# QUOTED PASSAGE
********************

Home Features A matter of movement: Logistics

Making sure resources move efficiently between the point of origin and the point of installation can be the difference between success and failure. Steve Menary asks how important is logistics on a construction site?

“On a large scheme, with a big drywall package, logistics is the key factor to making a profit,” says Steve Halcrow, the technical director at the Federation of Plastering & Drywall Contractors (FPDC).

“You might need 16 blokes just for an hour to unload a truck, but then you’ve got to get the materials around the site. Sometimes that can take eight hours just to get drywall to the workface.

“If it’s a big 10 storey apartment block, walking up stairs with your tools isn’t practical. On some jobs I’ve visited, I’ve known tradesmen wait an hour and a half just to get to the workface. That’s why you need to think about this in advance.”

From unloading and moving large packs of plasterboard, booking hoists and the interface with other trades, logistics is clearly central to a major construction project. Graham Lee is the technical manager at Bowmer & Kirkland.

From a main contractor’s point of view, waste is the main logistical problem generated by plastering and drywall packages.

“We either provide separate skips for plasterboard waste or when space is not available by agreement with the waste management company, for them to separate waste at the transfer station,” says Mr Lee. “The main problem is often in city centre sites there is insufficient space for a separate skip for plasterboard and only space for one skip”.

“Unfortunately when we do have separate skips these can be abused and contaminated by other trades putting in packaging materials in the plasterboard skips, despite prominent signage. The management of these skips is therefore difficult.”

********************

# RAW DATA
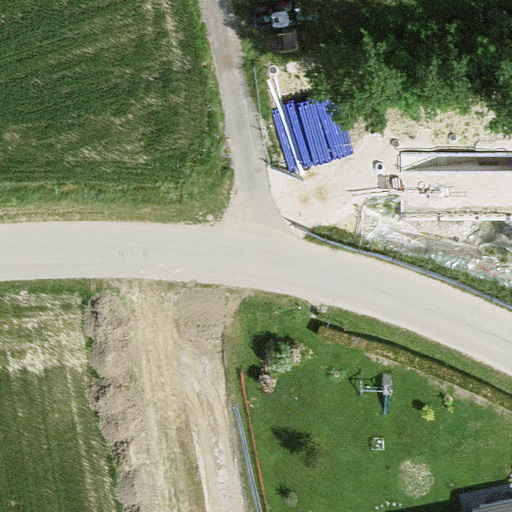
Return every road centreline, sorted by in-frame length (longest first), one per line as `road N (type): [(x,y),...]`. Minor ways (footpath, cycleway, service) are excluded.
road 1 (unclassified): [(511,346),(357,284),(273,265),(113,250),(0,253)]
road 2 (track): [(214,0),(273,265)]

********************

# DIRECTIONS
Please copy out the full article on construction site logistics word for word, from its opening line to its final sentence.

# THE ANSWER
Home Features A matter of movement: Logistics

Making sure resources move efficiently between the point of origin and the point of installation can be the difference between success and failure. Steve Menary asks how important is logistics on a construction site?

“On a large scheme, with a big drywall package, logistics is the key factor to making a profit,” says Steve Halcrow, the technical director at the Federation of Plastering & Drywall Contractors (FPDC).

“You might need 16 blokes just for an hour to unload a truck, but then you’ve got to get the materials around the site. Sometimes that can take eight hours just to get drywall to the workface.

“If it’s a big 10 storey apartment block, walking up stairs with your tools isn’t practical. On some jobs I’ve visited, I’ve known tradesmen wait an hour and a half just to get to the workface. That’s why you need to think about this in advance.”

From unloading and moving large packs of plasterboard, booking hoists and the interface with other trades, logistics is clearly central to a major construction project. Graham Lee is the technical manager at Bowmer & Kirkland.

From a main contractor’s point of view, waste is the main logistical problem generated by plastering and drywall packages.

“We either provide separate skips for plasterboard waste or when space is not available by agreement with the waste management company, for them to separate waste at the transfer station,” says Mr Lee. “The main problem is often in city centre sites there is insufficient space for a separate skip for plasterboard and only space for one skip”.

“Unfortunately when we do have separate skips these can be abused and contaminated by other trades putting in packaging materials in the plasterboard skips, despite prominent signage. The management of these skips is therefore difficult.”